***** DATASET

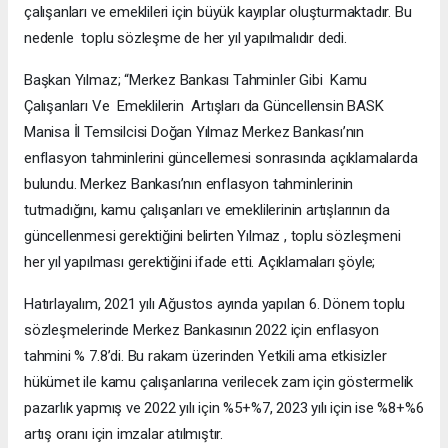
çalışanları ve emeklileri için büyük kayıplar oluşturmaktadır. Bu
nedenle toplu sözleşme de her yıl yapılmalıdır dedi.
Başkan Yılmaz; “Merkez Bankası Tahminler Gibi Kamu
Çalışanları Ve Emeklilerin Artışları da Güncellensin BASK
Manisa İl Temsilcisi Doğan Yılmaz Merkez Bankası’nın
enflasyon tahminlerini güncellemesi sonrasında açıklamalarda
bulundu. Merkez Bankası’nın enflasyon tahminlerinin
tutmadığını, kamu çalışanları ve emeklilerinin artışlarının da
güncellenmesi gerektiğini belirten Yılmaz , toplu sözleşmeni
her yıl yapılması gerektiğini ifade etti. Açıklamaları şöyle;
Hatırlayalım, 2021 yılı Ağustos ayında yapılan 6. Dönem toplu
sözleşmelerinde Merkez Bankasının 2022 için enflasyon
tahmini % 7.8’di. Bu rakam üzerinden Yetkili ama etkisizler
hükümet ile kamu çalışanlarına verilecek zam için göstermelik
pazarlık yapmış ve 2022 yılı için %5+%7, 2023 yılı için ise %8+%6
artış oranı için imzalar atılmıştır.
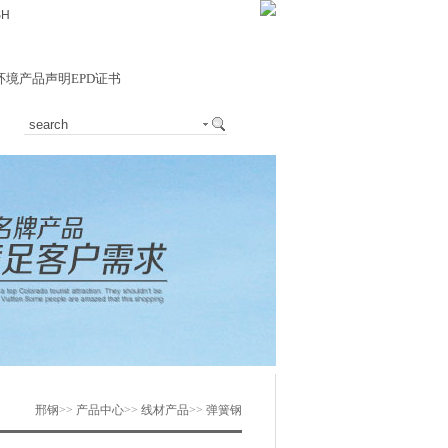
SH
环境产品声明EPD证书
邢钢
>>
产品中心
>>
线材产品
>>
弹簧钢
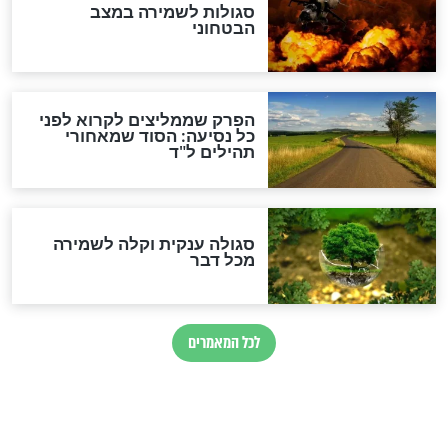
לכל המאמרים
מיסטיקה וקבלה
הרב שמואל אליהו: זה המפתח
לגאולה
זהו החוק הקוסמי שמחייב את
חורבנה של איראן לפי ספר
הזוהר הקדוש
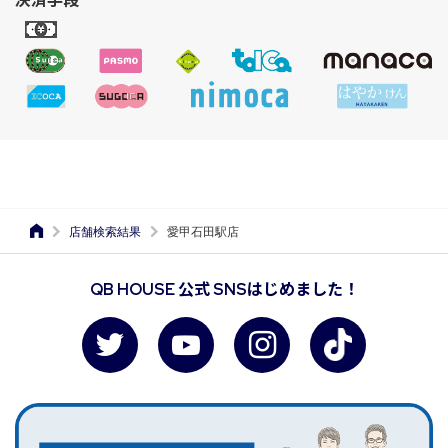
店舗検索結果
愛甲石田駅店
QB HOUSE 公式 SNSはじめました！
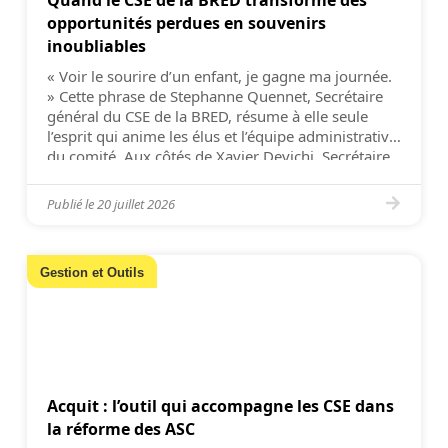
opportunités perdues en souvenirs
inoubliables
« Voir le sourire d’un enfant, je gagne ma journée.
» Cette phrase de Stephanne Quennet, Secrétaire
général du CSE de la BRED, résume à elle seule
l’esprit qui anime les élus et l’équipe administrative
du comité. Aux côtés de Xavier Devichi, Secrétaire
adjoint, et d’Isabelle Martin de Fremont, Secrétaire
administrative, ils œuvrent chaque jour […]
Publié le
20 juillet 2026
Gestion et Outils
Acquit : l’outil qui accompagne les CSE dans
la réforme des ASC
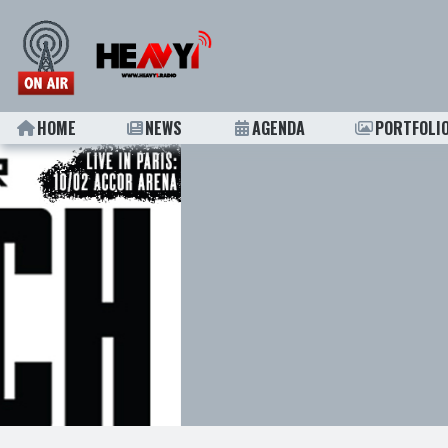
HOME
NEWS
AGENDA
PORTFOLI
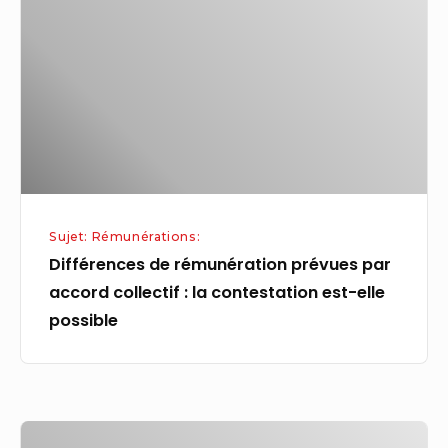
prévues
par
accord
collectif
:
la
contestation
est-
Sujet: Rémunérations:
elle
Différences de rémunération prévues par
possible
accord collectif : la contestation est-elle
possible
À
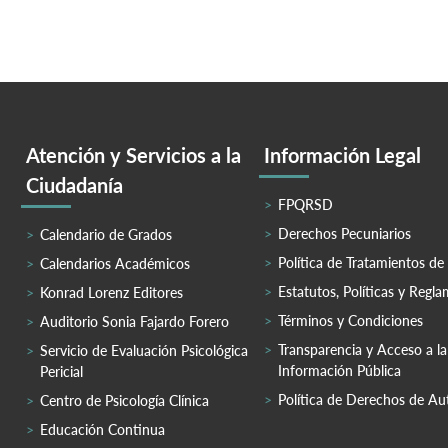
Atención y Servicios a la
Información Legal
Ciudadanía
FPQRSD
Derechos Pecuniarios
Calendario de Grados
Política de Tratamientos de
Calendarios Académicos
Estatutos, Políticas y Regl
Konrad Lorenz Editores
Términos y Condiciones
Auditorio Sonia Fajardo Forero
Transparencia y Acceso a la
Servicio de Evaluación Psicológica
Información Pública
Pericial
Política de Derechos de Au
Centro de Psicología Clínica
Educación Continua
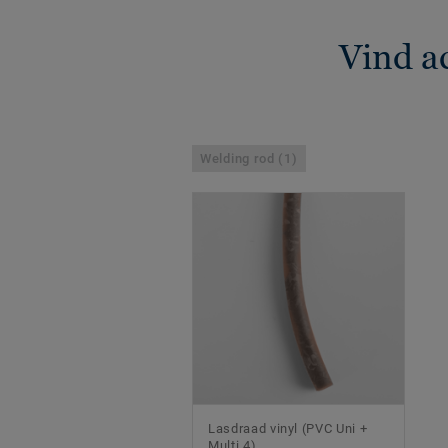
Vind a
Welding rod (1)
Lasdraad vinyl (PVC Uni +
Multi 4)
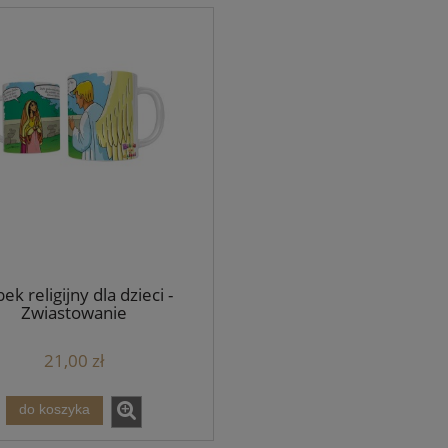
ek religijny dla dzieci -
Zwiastowanie
21,00 zł
do koszyka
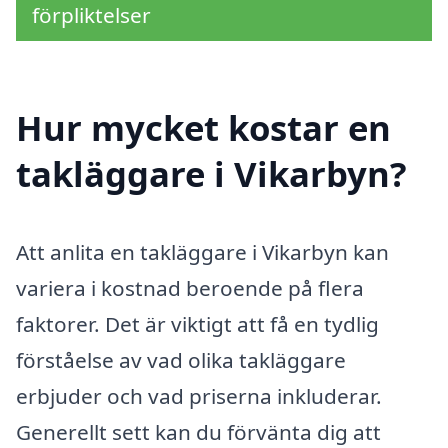
förpliktelser
Hur mycket kostar en
takläggare i Vikarbyn?
Att anlita en takläggare i Vikarbyn kan
variera i kostnad beroende på flera
faktorer. Det är viktigt att få en tydlig
förståelse av vad olika takläggare
erbjuder och vad priserna inkluderar.
Generellt sett kan du förvänta dig att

**********

## WORK TASK:
Output each of the lines above exactly, apart from the images.

## TASK SOLUTION:
çalışanları ve emeklileri için büyük kayıplar oluşturmaktadır. Bu
nedenle toplu sözleşme de her yıl yapılmalıdır dedi.
Başkan Yılmaz; “Merkez Bankası Tahminler Gibi Kamu
Çalışanları Ve Emeklilerin Artışları da Güncellensin BASK
Manisa İl Temsilcisi Doğan Yılmaz Merkez Bankası’nın
enflasyon tahminlerini güncellemesi sonrasında açıklamalarda
bulundu. Merkez Bankası’nın enflasyon tahminlerinin
tutmadığını, kamu çalışanları ve emeklilerinin artışlarının da
güncellenmesi gerektiğini belirten Yılmaz , toplu sözleşmeni
her yıl yapılması gerektiğini ifade etti. Açıklamaları şöyle;
Hatırlayalım, 2021 yılı Ağustos ayında yapılan 6. Dönem toplu
sözleşmelerinde Merkez Bankasının 2022 için enflasyon
tahmini % 7.8’di. Bu rakam üzerinden Yetkili ama etkisizler
hükümet ile kamu çalışanlarına verilecek zam için göstermelik
pazarlık yapmış ve 2022 yılı için %5+%7, 2023 yılı için ise %8+%6
artış oranı için imzalar atılmıştır.
SH
环境产品声明EPD证书
邢钢
>>
产品中心
>>
线材产品
>>
弹簧钢
לכל המאמרים
מיסטיקה וקבלה
הרב שמואל אליהו: זה המפתח
לגאולה
זהו החוק הקוסמי שמחייב את
חורבנה של איראן לפי ספר
הזוהר הקדוש
店舗検索結果
愛甲石田駅店
QB HOUSE 公式 SNSはじめました！
opportunités perdues en souvenirs
inoubliables
« Voir le sourire d’un enfant, je gagne ma journée.
» Cette phrase de Stephanne Quennet, Secrétaire
général du CSE de la BRED, résume à elle seule
l’esprit qui anime les élus et l’équipe administrative
du comité. Aux côtés de Xavier Devichi, Secrétaire
adjoint, et d’Isabelle Martin de Fremont, Secrétaire
administrative, ils œuvrent chaque jour […]
Publié le
20 juillet 2026
Gestion et Outils
Acquit : l’outil qui accompagne les CSE dans
la réforme des ASC
HOME
NEWS
AGENDA
PORTFOLI
prévues
par
accord
collectif
:
la
contestation
est-
Sujet: Rémunérations:
elle
Différences de rémunération prévues par
possible
accord collectif : la contestation est-elle
possible
À
Atención y Servicios a la
Información Legal
Ciudadanía
FPQRSD
Derechos Pecuniarios
Calendario de Grados
Política de Tratamientos de
Calendarios Académicos
Estatutos, Políticas y Regl
Konrad Lorenz Editores
Términos y Condiciones
Auditorio Sonia Fajardo Forero
Transparencia y Acceso a la
Servicio de Evaluación Psicológica
Información Pública
Pericial
Política de Derechos de Au
Centro de Psicología Clínica
Educación Continua
Vind a
Welding rod (1)
Lasdraad vinyl (PVC Uni +
Multi 4)
ek religijny dla dzieci -
Zwiastowanie
21,00 zł
do koszyka
förpliktelser
Hur mycket kostar en
takläggare i Vikarbyn?
Att anlita en takläggare i Vikarbyn kan
variera i kostnad beroende på flera
faktorer. Det är viktigt att få en tydlig
förståelse av vad olika takläggare
erbjuder och vad priserna inkluderar.
Generellt sett kan du förvänta dig att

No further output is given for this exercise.